* **Exercise instructions**
Reproduce every entry word for word.

* **Data section**
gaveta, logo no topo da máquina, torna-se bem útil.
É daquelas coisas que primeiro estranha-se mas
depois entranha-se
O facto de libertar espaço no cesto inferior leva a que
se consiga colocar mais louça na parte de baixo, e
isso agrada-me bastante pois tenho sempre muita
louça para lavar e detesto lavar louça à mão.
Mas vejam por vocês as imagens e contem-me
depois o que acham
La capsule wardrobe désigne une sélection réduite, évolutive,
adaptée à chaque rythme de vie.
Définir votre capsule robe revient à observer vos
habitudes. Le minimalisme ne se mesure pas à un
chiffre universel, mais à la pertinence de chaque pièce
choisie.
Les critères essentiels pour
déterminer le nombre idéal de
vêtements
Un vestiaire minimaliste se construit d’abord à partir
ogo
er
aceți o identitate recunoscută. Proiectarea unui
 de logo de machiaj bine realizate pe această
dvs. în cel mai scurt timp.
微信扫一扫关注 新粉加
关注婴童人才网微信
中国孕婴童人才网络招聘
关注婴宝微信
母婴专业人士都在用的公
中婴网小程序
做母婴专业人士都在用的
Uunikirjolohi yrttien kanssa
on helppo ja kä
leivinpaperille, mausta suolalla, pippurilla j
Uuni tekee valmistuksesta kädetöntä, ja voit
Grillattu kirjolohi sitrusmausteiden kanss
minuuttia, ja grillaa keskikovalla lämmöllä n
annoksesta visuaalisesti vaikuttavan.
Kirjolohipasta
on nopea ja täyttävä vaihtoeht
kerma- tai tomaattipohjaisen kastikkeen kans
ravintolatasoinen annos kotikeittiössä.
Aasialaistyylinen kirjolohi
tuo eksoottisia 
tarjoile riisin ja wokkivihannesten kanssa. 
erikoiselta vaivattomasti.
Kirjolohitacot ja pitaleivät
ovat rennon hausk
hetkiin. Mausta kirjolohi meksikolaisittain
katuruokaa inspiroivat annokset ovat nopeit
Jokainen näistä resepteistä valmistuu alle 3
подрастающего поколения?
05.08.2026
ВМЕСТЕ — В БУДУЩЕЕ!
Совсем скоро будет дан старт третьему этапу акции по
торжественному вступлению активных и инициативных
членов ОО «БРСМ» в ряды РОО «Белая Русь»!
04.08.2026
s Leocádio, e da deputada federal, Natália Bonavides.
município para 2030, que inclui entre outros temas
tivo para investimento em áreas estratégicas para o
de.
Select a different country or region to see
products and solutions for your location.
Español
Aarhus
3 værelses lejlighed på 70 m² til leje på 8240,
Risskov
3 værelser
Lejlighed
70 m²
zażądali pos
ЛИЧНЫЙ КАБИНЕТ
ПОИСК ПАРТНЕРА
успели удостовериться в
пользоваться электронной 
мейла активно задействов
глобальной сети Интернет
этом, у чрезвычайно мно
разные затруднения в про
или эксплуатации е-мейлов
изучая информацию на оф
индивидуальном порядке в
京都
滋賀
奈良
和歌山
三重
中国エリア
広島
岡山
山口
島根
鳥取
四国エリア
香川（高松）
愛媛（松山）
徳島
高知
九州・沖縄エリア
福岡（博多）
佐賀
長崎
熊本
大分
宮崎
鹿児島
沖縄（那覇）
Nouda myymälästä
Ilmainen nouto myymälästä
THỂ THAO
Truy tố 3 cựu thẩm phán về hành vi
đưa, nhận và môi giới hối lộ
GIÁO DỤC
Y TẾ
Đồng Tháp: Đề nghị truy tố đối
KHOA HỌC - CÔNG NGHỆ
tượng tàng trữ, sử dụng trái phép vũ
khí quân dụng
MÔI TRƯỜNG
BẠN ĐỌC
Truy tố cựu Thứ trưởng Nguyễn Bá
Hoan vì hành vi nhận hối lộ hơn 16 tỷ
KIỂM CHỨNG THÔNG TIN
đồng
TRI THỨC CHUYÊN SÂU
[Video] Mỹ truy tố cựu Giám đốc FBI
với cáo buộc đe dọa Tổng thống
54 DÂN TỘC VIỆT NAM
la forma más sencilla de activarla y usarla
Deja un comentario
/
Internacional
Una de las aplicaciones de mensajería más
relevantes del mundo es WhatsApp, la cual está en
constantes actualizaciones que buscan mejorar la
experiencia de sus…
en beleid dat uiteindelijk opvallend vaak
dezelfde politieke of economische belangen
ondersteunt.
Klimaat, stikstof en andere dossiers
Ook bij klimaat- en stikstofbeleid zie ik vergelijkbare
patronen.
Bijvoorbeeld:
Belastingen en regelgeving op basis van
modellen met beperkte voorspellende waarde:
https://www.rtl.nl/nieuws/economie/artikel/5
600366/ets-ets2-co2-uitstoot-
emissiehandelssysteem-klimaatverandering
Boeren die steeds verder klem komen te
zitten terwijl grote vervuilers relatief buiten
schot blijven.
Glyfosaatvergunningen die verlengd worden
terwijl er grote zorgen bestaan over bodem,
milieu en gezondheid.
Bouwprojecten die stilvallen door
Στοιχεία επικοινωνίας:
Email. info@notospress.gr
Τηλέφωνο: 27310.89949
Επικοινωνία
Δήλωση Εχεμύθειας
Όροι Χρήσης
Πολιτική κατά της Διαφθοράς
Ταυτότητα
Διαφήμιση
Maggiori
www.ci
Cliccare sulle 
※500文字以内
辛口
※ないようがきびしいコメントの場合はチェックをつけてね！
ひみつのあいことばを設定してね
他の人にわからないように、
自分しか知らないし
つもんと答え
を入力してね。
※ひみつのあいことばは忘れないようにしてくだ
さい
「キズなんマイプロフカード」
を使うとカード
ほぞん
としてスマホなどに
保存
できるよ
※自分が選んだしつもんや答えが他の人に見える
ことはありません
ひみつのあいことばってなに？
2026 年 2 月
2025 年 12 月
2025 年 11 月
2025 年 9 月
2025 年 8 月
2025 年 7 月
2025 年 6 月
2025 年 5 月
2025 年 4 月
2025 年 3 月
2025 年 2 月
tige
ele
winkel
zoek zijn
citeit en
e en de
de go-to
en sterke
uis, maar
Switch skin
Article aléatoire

* **Result for this exercise**
gaveta, logo no topo da máquina, torna-se bem útil.
É daquelas coisas que primeiro estranha-se mas
depois entranha-se
O facto de libertar espaço no cesto inferior leva a que
se consiga colocar mais louça na parte de baixo, e
isso agrada-me bastante pois tenho sempre muita
louça para lavar e detesto lavar louça à mão.
Mas vejam por vocês as imagens e contem-me
depois o que acham
La capsule wardrobe désigne une sélection réduite, évolutive,
adaptée à chaque rythme de vie.
Définir votre capsule robe revient à observer vos
habitudes. Le minimalisme ne se mesure pas à un
chiffre universel, mais à la pertinence de chaque pièce
choisie.
Les critères essentiels pour
déterminer le nombre idéal de
vêtements
Un vestiaire minimaliste se construit d’abord à partir
ogo
er
aceți o identitate recunoscută. Proiectarea unui
 de logo de machiaj bine realizate pe această
dvs. în cel mai scurt timp.
微信扫一扫关注 新粉加
关注婴童人才网微信
中国孕婴童人才网络招聘
关注婴宝微信
母婴专业人士都在用的公
中婴网小程序
做母婴专业人士都在用的
Uunikirjolohi yrttien kanssa
on helppo ja kä
leivinpaperille, mausta suolalla, pippurilla j
Uuni tekee valmistuksesta kädetöntä, ja voit
Grillattu kirjolohi sitrusmausteiden kanss
minuuttia, ja grillaa keskikovalla lämmöllä n
annoksesta visuaalisesti vaikuttavan.
Kirjolohipasta
on nopea ja täyttävä vaihtoeht
kerma- tai tomaattipohjaisen kastikkeen kans
ravintolatasoinen annos kotikeittiössä.
Aasialaistyylinen kirjolohi
tuo eksoottisia 
tarjoile riisin ja wokkivihannesten kanssa. 
erikoiselta vaivattomasti.
Kirjolohitacot ja pitaleivät
ovat rennon hausk
hetkiin. Mausta kirjolohi meksikolaisittain
katuruokaa inspiroivat annokset ovat nopeit
Jokainen näistä resepteistä valmistuu alle 3
подрастающего поколения?
05.08.2026
ВМЕСТЕ — В БУДУЩЕЕ!
Совсем скоро будет дан старт третьему этапу акции по
торжественному вступлению активных и инициативных
членов ОО «БРСМ» в ряды РОО «Белая Русь»!
04.08.2026
s Leocádio, e da deputada federal, Natália Bonavides.
município para 2030, que inclui entre outros temas
tivo para investimento em áreas estratégicas para o
de.
Select a different country or region to see
products and solutions for your location.
Español
Aarhus
3 værelses lejlighed på 70 m² til leje på 8240,
Risskov
3 værelser
Lejlighed
70 m²
zażądali pos
ЛИЧНЫЙ КАБИНЕТ
ПОИСК ПАРТНЕРА
успели удостовериться в
пользоваться электронной 
мейла активно задействов
глобальной сети Интернет
этом, у чрезвычайно мно
разные затруднения в про
или эксплуатации е-мейлов
изучая информацию на оф
индивидуальном порядке в
京都
滋賀
奈良
和歌山
三重
中国エリア
広島
岡山
山口
島根
鳥取
四国エリア
香川（高松）
愛媛（松山）
徳島
高知
九州・沖縄エリア
福岡（博多）
佐賀
長崎
熊本
大分
宮崎
鹿児島
沖縄（那覇）
Nouda myymälästä
Ilmainen nouto myymälästä
THỂ THAO
Truy tố 3 cựu thẩm phán về hành vi
đưa, nhận và môi giới hối lộ
GIÁO DỤC
Y TẾ
Đồng Tháp: Đề nghị truy tố đối
KHOA HỌC - CÔNG NGHỆ
tượng tàng trữ, sử dụng trái phép vũ
khí quân dụng
MÔI TRƯỜNG
BẠN ĐỌC
Truy tố cựu Thứ trưởng Nguyễn Bá
Hoan vì hành vi nhận hối lộ hơn 16 tỷ
KIỂM CHỨNG THÔNG TIN
đồng
TRI THỨC CHUYÊN SÂU
[Video] Mỹ truy tố cựu Giám đốc FBI
với cáo buộc đe dọa Tổng thống
54 DÂN TỘC VIỆT NAM
la forma más sencilla de activarla y usarla
Deja un comentario
/
Internacional
Una de las aplicaciones de mensajería más
relevantes del mundo es WhatsApp, la cual está en
constantes actualizaciones que buscan mejorar la
experiencia de sus…
en beleid dat uiteindelijk opvallend vaak
dezelfde politieke of economische belangen
ondersteunt.
Klimaat, stikstof en andere dossiers
Ook bij klimaat- en stikstofbeleid zie ik vergelijkbare
patronen.
Bijvoorbeeld:
Belastingen en regelgeving op basis van
modellen met beperkte voorspellende waarde:
https://www.rtl.nl/nieuws/economie/artikel/5
600366/ets-ets2-co2-uitstoot-
emissiehandelssysteem-klimaatverandering
Boeren die steeds verder klem komen te
zitten terwijl grote vervuilers relatief buiten
schot blijven.
Glyfosaatvergunningen die verlengd worden
terwijl er grote zorgen bestaan over bodem,
milieu en gezondheid.
Bouwprojecten die stilvallen door
Στοιχεία επικοινωνίας:
Email. info@notospress.gr
Τηλέφωνο: 27310.89949
Επικοινωνία
Δήλωση Εχεμύθειας
Όροι Χρήσης
Πολιτική κατά της Διαφθοράς
Ταυτότητα
Διαφήμιση
Maggiori
www.ci
Cliccare sulle 
※500文字以内
辛口
※ないようがきびしいコメントの場合はチェックをつけてね！
ひみつのあいことばを設定してね
他の人にわからないように、
自分しか知らないし
つもんと答え
を入力してね。
※ひみつのあいことばは忘れないようにしてくだ
さい
「キズなんマイプロフカード」
を使うとカード
ほぞん
としてスマホなどに
保存
できるよ
※自分が選んだしつもんや答えが他の人に見える
ことはありません
ひみつのあいことばってなに？
2026 年 2 月
2025 年 12 月
2025 年 11 月
2025 年 9 月
2025 年 8 月
2025 年 7 月
2025 年 6 月
2025 年 5 月
2025 年 4 月
2025 年 3 月
2025 年 2 月
tige
ele
winkel
zoek zijn
citeit en
e en de
de go-to
en sterke
uis, maar
Switch skin
Article aléatoire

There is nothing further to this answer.